Aida Batista

Viver depressa

 

 

 

 

As tartarugas conhecem as estradas melhor do que os coelhos.
As tartarugas conhecem as estradas melhor do que os coelhos.

 

Há já algum tempo que me sinto assolada por um turbilhão de afazeres que me deixam pouco tempo livre. No início de cada ano, prometo mudar de vida, ou seja, não me envolver em tantas iniciativas e manter apenas os compromissos com os quais não posso nem devo romper. A verdade é que, apesar destas sucessivas promessas, ainda não as consegui cumprir. Converso com amigos, igualmente aposentados, que se queixam do mesmo. Chegam a afirmar que têm agora os dias mais ocupados do que quando estavam no ativo.

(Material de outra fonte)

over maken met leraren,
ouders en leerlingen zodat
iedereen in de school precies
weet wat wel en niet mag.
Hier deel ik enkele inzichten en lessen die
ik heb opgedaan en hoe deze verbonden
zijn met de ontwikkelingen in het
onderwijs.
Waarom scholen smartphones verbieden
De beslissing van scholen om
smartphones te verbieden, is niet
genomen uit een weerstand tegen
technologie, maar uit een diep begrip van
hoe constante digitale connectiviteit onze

Excluindo os avós “taxistas”, que passam os dias a ir levar e buscar os netos à escola e demais atividades extra- curriculares, outros estão inscritos em cursos presenciais ou on-line, escrevem com regularidade, desenham, pintam, vão ao ginásio, frequentam universidades seniores, participam em visitas culturais organizadas, vão em grupo a espetáculos de teatro e ao cinema, organizam tertúlias, enfim, respondem a um sem número de atividades para as quais são diariamente solicitados, a que ainda podemos acrescentar o voluntariado. Em suma, têm a sua agenda e vida próprias. Quem sempre foi ativo, envelhece ativamente, porque não sabe fazê-lo de outra forma. Podemos concluir que é uma boa atitude já que, após uma vida de trabalho, ao recusarem as pantufas, deixam de ser um peso para a sociedade, continuando a desenvolver um capital de saberes à sua disposição. São pessoas para quem a palavra tédio nunca fará parte do seu campo lexical.

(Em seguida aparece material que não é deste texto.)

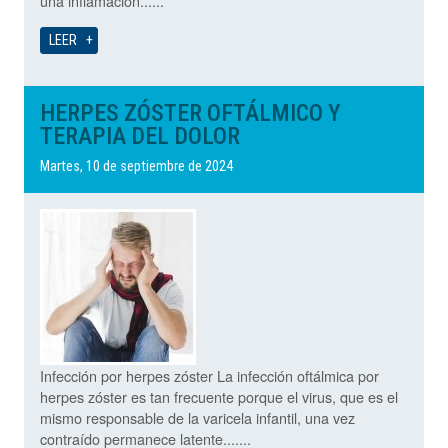
una inflamación......
LEER
HERPES ZÓSTER OFTÁLMICO Y
TERAPIA DEL DOLOR
Martes, 10 de septiembre de 2024
Infección por herpes zóster La infección oftálmica por
herpes zóster es tan frecuente porque el virus, que es el
mismo responsable de la varicela infantil, una vez
contraído permanece latente.......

Voltando ao meu caso, e à dificuldade que tenho em gerir o tempo de uma vida assoberbada de eventos, tencionava uma destas semanas escrever uma crónica sobre o assunto. Eis senão, quando, no passado sábado (dia 6), me confrontei com um artigo de Bernardo Mendonça «Trabalhar demais, viver à pressa, morrer depressa», no Expresso, que não podia ser mais claro em relação a este tema, apesar de se aplicar aos que ainda fazem parte do mercado de trabalho. Por isso, lhe roubo parte do título e tomo a liberdade de reproduzir alguns excertos em que muitos de nós se sentem retratados.

“(…) a ideia de trabalharmos demais, e termos pouco tempo para viver, é cada vez mais banal. Mas não por isso desejável, nem normal. Recordo aqui a famosa frase do filósofo Agostinho da Silva, que contraria a ideia de que é o trabalho que dignifica o ser humano: «O Homem não nasce para trabalhar, nasce para criar, para ser o tal poeta à solta.»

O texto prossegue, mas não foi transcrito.